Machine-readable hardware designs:
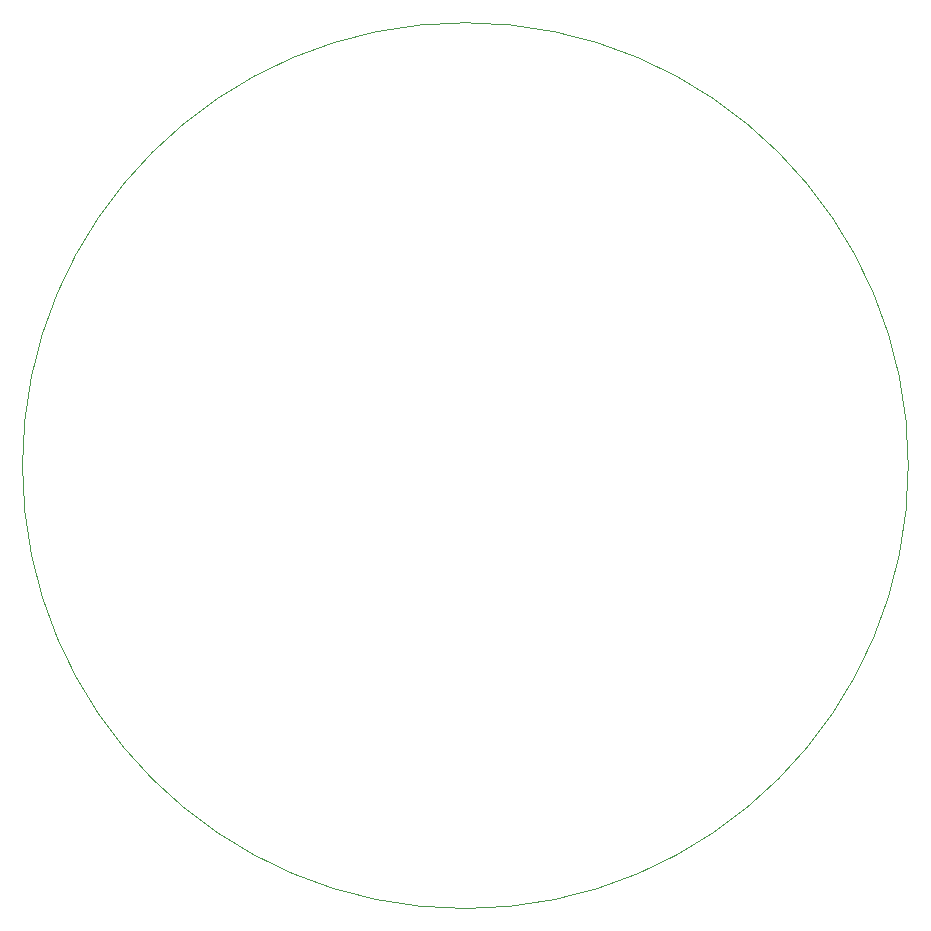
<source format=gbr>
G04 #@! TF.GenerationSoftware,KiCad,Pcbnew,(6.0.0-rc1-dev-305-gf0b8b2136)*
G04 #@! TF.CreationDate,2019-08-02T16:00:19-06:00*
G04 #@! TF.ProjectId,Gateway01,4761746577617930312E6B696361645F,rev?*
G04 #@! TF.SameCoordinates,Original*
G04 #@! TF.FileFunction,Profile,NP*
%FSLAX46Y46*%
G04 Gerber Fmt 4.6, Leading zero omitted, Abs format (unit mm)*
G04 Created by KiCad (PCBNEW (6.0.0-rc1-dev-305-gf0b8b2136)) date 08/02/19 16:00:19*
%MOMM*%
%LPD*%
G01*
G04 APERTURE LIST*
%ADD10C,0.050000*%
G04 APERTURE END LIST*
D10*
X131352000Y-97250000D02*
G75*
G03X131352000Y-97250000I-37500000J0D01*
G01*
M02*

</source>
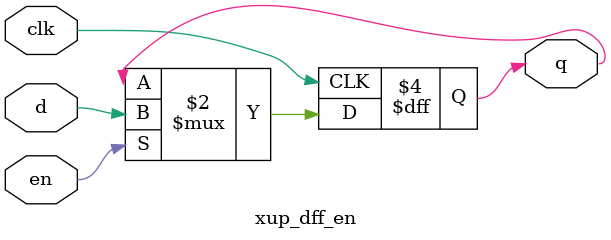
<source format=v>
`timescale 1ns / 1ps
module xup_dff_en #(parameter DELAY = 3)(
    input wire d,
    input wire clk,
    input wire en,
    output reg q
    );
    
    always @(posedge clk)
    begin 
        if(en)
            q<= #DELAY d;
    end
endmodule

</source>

_ACTIVITY_:
In the lines above, find each one with "KiCad" and list it.

_EXERCISE ANSWER_:
G04 #@! TF.GenerationSoftware,KiCad,Pcbnew,(6.0.0-rc1-dev-305-gf0b8b2136)*
G04 Created by KiCad (PCBNEW (6.0.0-rc1-dev-305-gf0b8b2136)) date 08/02/19 16:00:19*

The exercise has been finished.